### YOUR OBJECTIVE
Can you rewrite the lines below as a numbered list, skipping any blank lines and leaving out the pictures?

_ _ _

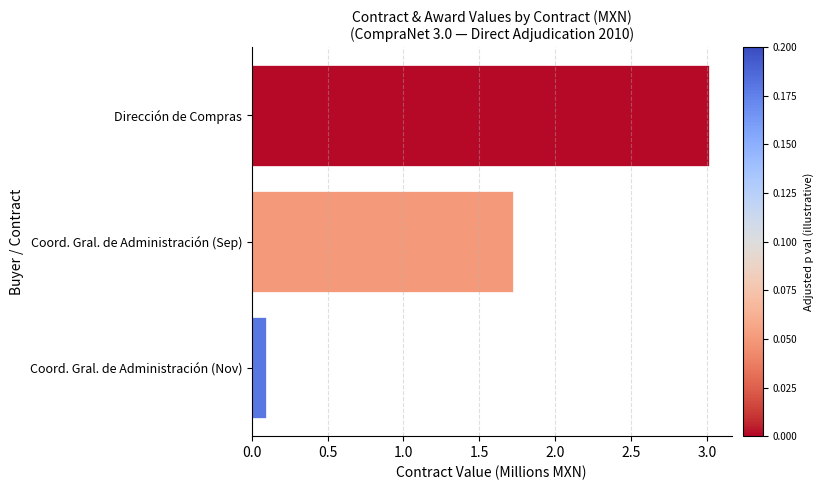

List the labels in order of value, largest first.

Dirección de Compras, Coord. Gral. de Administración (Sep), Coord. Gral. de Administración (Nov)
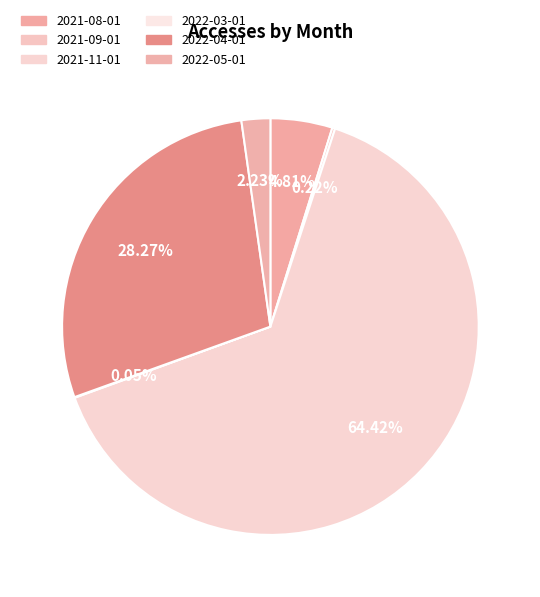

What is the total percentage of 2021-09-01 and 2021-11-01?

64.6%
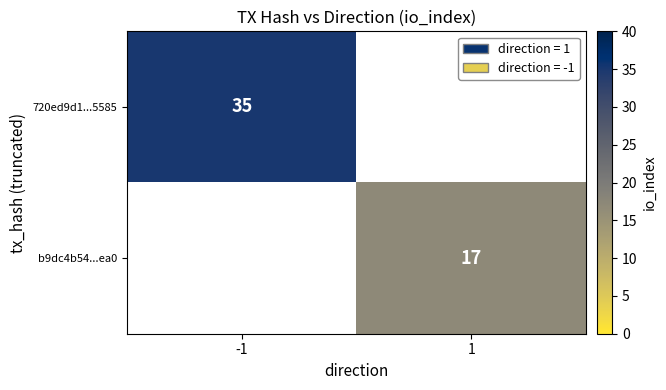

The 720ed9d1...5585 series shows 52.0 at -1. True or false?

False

_ _ _

### REPLY
1. List the labels in order of value, largest first.
2. Dirección de Compras, Coord. Gral. de Administración (Sep), Coord. Gral. de Administración (Nov)
3. What is the total percentage of 2021-09-01 and 2021-11-01?
4. 64.6%
5. The 720ed9d1...5585 series shows 52.0 at -1. True or false?
6. False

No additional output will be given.